The story is pretty much cliché 80s horror territory, but that provides a safe backdrop for a game that plays out in a very unsafe way.
That unsafeness mainly applies to the characters' longevity and they can die horrible deaths if you make stupid decisions for them.
The thing is, you'll soon find yourself endeared to these weird and wonderful characters to the point where, when they die it's actually upsetting. Sure, you might want some of them to meet ugly fates more than others, but you'll fight to protect your favourites.
When you find yourself ranking the characters in terms of which ones you'd like to die least, you'll know that Until Dawn has you in its clutches. This is an adventure where your decisions can have big bloody consequences for the game's heroes.
When visionary developer David Cage wrapped up Heavy Rain, he earned the critical praise and clout to go knocking on the doors of Hollywood for top-tier actors. Beyond: Two Souls, another decision and narrative-heavy experience, drew the star power of Elliot Page and Willem DaFoe to respectively play a haunted child and a father-figure scientist out to unravel her supernatural gift.

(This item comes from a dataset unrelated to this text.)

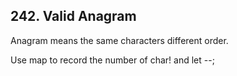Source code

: ## 242. Valid Anagram

Anagram means the same characters different order.

Use map to record the number of char! and let --;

The interesting gameplay twist here is that you will essentially need to play two characters: Jodie, the child who grows into womanhood with an incorporeal force, and Aiden (said overbearing, often violent poltergeist). Honestly, it's a pretty fascinating dynamic to be a part of – you're simultaneously an exploited innocent and an all-powerful being whose telekinesis skills continue to grow. Will you leverage your gift as a means to liberate the individual, or will you buy into your government handler's pitch to instead weaponise Aiden for the greater good of the homeland?
We'll not spoil much more than this. That said, it's worth noting that Beyond: Two Souls is unexpectedly awesome when played via its Dual Mode co-op system. Why adventure alone when you can actively try to help (or mess with) the "on-screen soul" of a friend?
This, ladies and gentle-gamers, is how you make a sequel.
The Last of Us Remastered is absolutely the best way to play one of the greatest games of all time. That's coming from someone whose primary gaming platform is a PC, and who was in truth more of a fan of my Xbox 360 than my PlayStation 3.
There's really only one fault with The Last of Us Remastered, a carry-over from the PS3 version, which only becomes a negative if you notice it, so I'm not even going to point it out. Outside of that, even at my nit-pickiest, The Last of Us Remastered is a delight.
That doesn't really encapsulate how heart-breaking it is, at times – in a very beautiful, very satisfying way – but it's so perfectly executed and so damn stunning on PlayStation 4 that the appeal to stop writing and just go play it again is so damn tempting.